• _Exercise instructions_
Rewrite the rows below with every "CONTRATANTE" changed to "ADMINISTRAÇÃO" and nothing else altered. Leave the pictures out of your answer.
◆ ◆ ◆ ◆ ◆ ◆ ◆
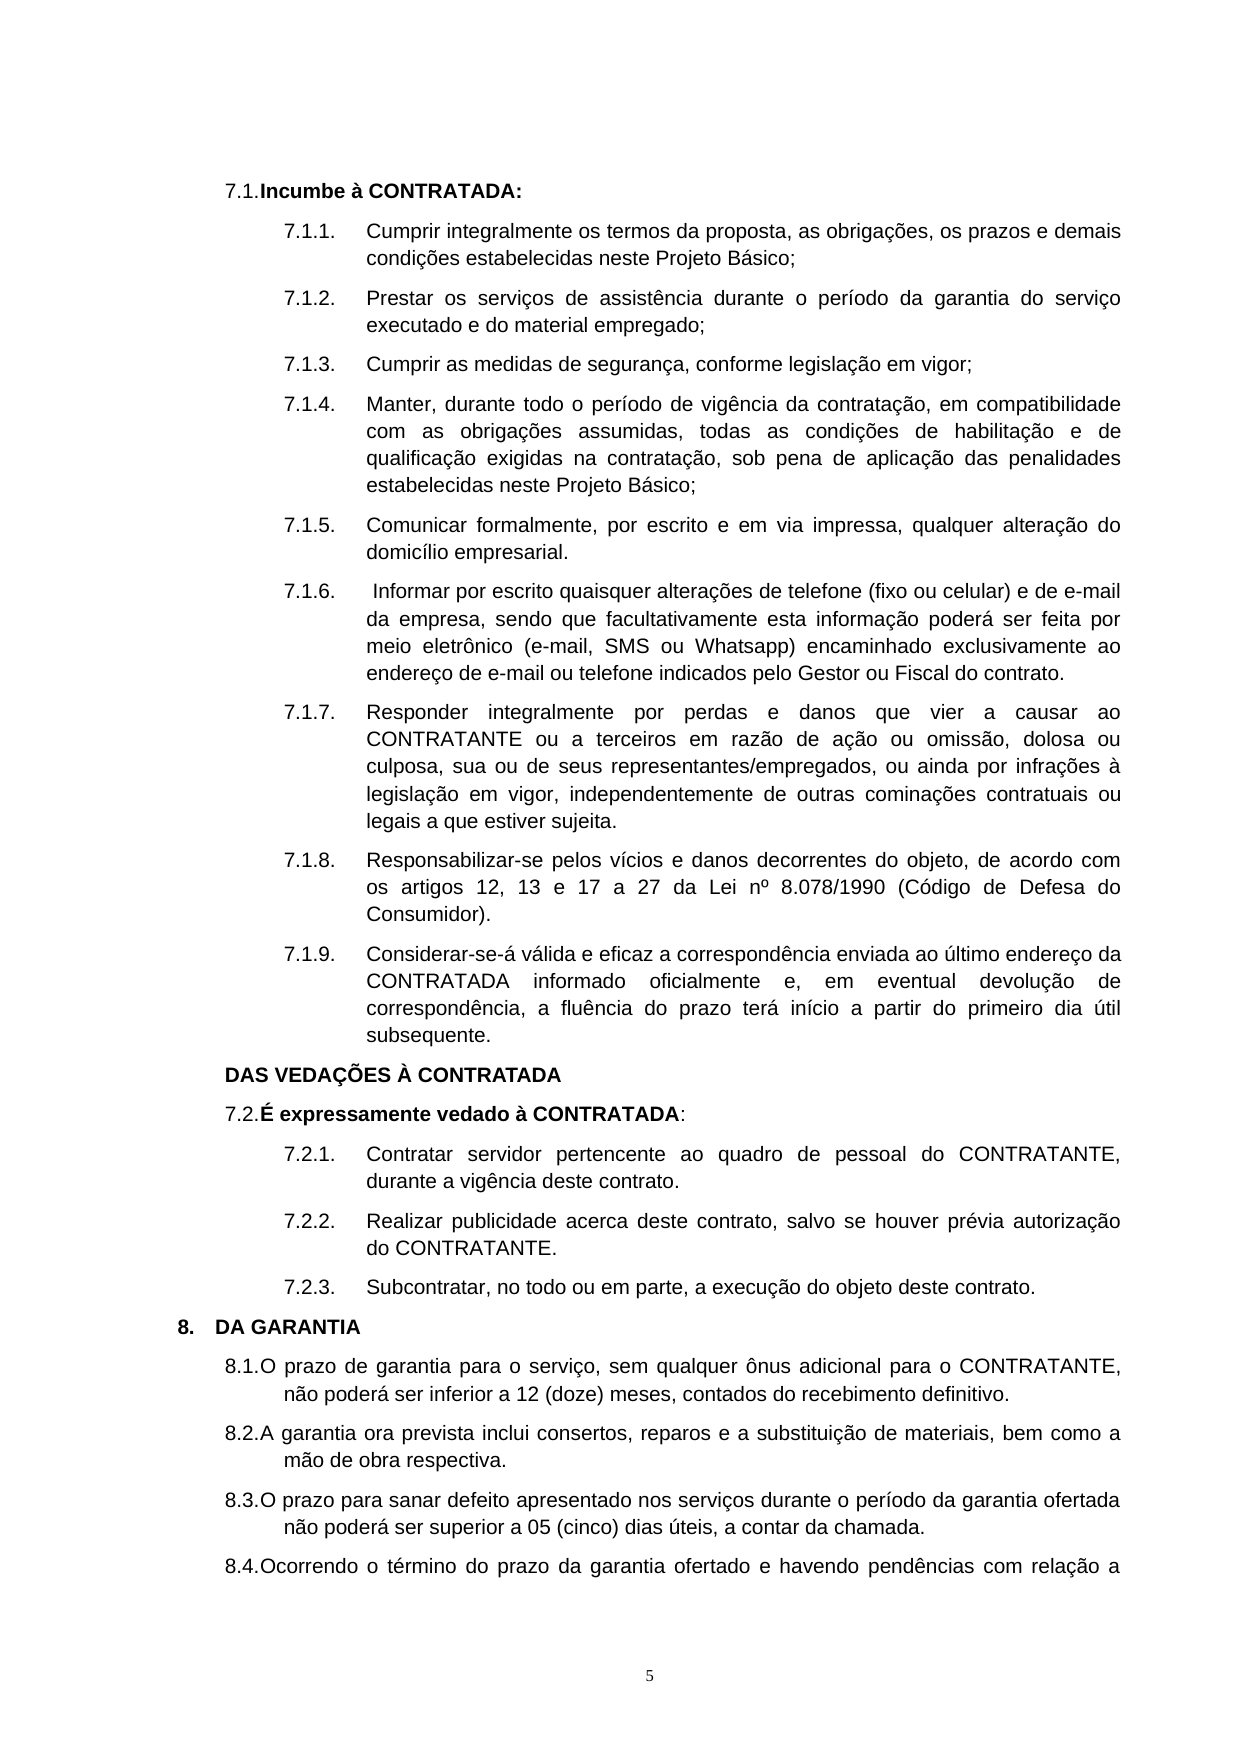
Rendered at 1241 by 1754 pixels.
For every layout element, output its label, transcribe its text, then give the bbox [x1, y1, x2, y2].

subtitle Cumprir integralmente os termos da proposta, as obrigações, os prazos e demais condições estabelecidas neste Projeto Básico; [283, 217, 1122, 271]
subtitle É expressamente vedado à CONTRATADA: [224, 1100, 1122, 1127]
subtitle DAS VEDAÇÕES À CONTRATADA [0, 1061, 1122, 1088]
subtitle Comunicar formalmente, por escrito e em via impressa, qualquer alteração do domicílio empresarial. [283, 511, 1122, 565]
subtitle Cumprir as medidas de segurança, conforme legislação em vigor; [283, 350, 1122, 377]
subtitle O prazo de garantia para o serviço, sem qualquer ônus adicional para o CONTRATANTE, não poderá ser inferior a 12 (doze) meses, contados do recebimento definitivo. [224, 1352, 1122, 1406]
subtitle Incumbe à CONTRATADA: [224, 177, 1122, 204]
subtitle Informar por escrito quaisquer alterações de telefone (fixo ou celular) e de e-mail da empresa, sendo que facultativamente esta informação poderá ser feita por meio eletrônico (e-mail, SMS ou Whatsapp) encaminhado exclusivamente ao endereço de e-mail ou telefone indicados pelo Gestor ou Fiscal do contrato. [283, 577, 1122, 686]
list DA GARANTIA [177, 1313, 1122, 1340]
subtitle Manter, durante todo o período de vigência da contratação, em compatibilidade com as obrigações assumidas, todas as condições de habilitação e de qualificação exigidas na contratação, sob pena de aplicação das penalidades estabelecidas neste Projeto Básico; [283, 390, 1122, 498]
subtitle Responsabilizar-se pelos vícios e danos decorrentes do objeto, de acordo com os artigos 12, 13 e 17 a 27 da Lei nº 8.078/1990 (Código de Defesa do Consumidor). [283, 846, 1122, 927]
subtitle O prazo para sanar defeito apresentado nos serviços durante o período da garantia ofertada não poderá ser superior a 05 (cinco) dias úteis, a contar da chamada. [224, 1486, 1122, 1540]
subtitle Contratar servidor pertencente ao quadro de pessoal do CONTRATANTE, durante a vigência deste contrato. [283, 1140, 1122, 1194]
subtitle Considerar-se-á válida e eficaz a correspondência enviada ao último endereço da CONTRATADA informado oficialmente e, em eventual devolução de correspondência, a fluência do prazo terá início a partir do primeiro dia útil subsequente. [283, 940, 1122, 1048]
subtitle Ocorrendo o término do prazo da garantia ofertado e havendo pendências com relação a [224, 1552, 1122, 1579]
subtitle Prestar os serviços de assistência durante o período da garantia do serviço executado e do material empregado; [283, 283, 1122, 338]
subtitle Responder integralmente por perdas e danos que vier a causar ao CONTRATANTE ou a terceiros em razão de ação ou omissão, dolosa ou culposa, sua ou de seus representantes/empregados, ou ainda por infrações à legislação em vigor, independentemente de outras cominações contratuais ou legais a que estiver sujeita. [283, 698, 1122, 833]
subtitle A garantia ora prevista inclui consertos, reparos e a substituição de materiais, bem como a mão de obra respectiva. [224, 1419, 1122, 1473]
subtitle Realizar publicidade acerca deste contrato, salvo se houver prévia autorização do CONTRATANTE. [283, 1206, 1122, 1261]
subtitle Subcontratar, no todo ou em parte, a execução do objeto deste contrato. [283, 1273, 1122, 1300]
◆ ◆ ◆ ◆ ◆ ◆ ◆
• _Result for this exercise_
Rendered at 1241 by 1754 pixels.
For every layout element, output its label, transcribe its text, then give the bbox [x1, y1, x2, y2].

subtitle Cumprir integralmente os termos da proposta, as obrigações, os prazos e demais condições estabelecidas neste Projeto Básico; [283, 217, 1122, 271]
subtitle É expressamente vedado à CONTRATADA: [224, 1100, 1122, 1127]
subtitle DAS VEDAÇÕES À CONTRATADA [0, 1061, 1122, 1088]
subtitle Comunicar formalmente, por escrito e em via impressa, qualquer alteração do domicílio empresarial. [283, 511, 1122, 565]
subtitle Cumprir as medidas de segurança, conforme legislação em vigor; [283, 350, 1122, 377]
subtitle O prazo de garantia para o serviço, sem qualquer ônus adicional para o ADMINISTRAÇÃO, não poderá ser inferior a 12 (doze) meses, contados do recebimento definitivo. [224, 1352, 1122, 1406]
subtitle Incumbe à CONTRATADA: [224, 177, 1122, 204]
subtitle Informar por escrito quaisquer alterações de telefone (fixo ou celular) e de e-mail da empresa, sendo que facultativamente esta informação poderá ser feita por meio eletrônico (e-mail, SMS ou Whatsapp) encaminhado exclusivamente ao endereço de e-mail ou telefone indicados pelo Gestor ou Fiscal do contrato. [283, 577, 1122, 686]
list DA GARANTIA [177, 1313, 1122, 1340]
subtitle Manter, durante todo o período de vigência da contratação, em compatibilidade com as obrigações assumidas, todas as condições de habilitação e de qualificação exigidas na contratação, sob pena de aplicação das penalidades estabelecidas neste Projeto Básico; [283, 390, 1122, 498]
subtitle Responsabilizar-se pelos vícios e danos decorrentes do objeto, de acordo com os artigos 12, 13 e 17 a 27 da Lei nº 8.078/1990 (Código de Defesa do Consumidor). [283, 846, 1122, 927]
subtitle O prazo para sanar defeito apresentado nos serviços durante o período da garantia ofertada não poderá ser superior a 05 (cinco) dias úteis, a contar da chamada. [224, 1486, 1122, 1540]
subtitle Contratar servidor pertencente ao quadro de pessoal do ADMINISTRAÇÃO, durante a vigência deste contrato. [283, 1140, 1122, 1194]
subtitle Considerar-se-á válida e eficaz a correspondência enviada ao último endereço da CONTRATADA informado oficialmente e, em eventual devolução de correspondência, a fluência do prazo terá início a partir do primeiro dia útil subsequente. [283, 940, 1122, 1048]
subtitle Ocorrendo o término do prazo da garantia ofertado e havendo pendências com relação a [224, 1552, 1122, 1579]
subtitle Prestar os serviços de assistência durante o período da garantia do serviço executado e do material empregado; [283, 283, 1122, 338]
subtitle Responder integralmente por perdas e danos que vier a causar ao ADMINISTRAÇÃO ou a terceiros em razão de ação ou omissão, dolosa ou culposa, sua ou de seus representantes/empregados, ou ainda por infrações à legislação em vigor, independentemente de outras cominações contratuais ou legais a que estiver sujeita. [283, 698, 1122, 833]
subtitle A garantia ora prevista inclui consertos, reparos e a substituição de materiais, bem como a mão de obra respectiva. [224, 1419, 1122, 1473]
subtitle Realizar publicidade acerca deste contrato, salvo se houver prévia autorização do ADMINISTRAÇÃO. [283, 1206, 1122, 1261]
subtitle Subcontratar, no todo ou em parte, a execução do objeto deste contrato. [283, 1273, 1122, 1300]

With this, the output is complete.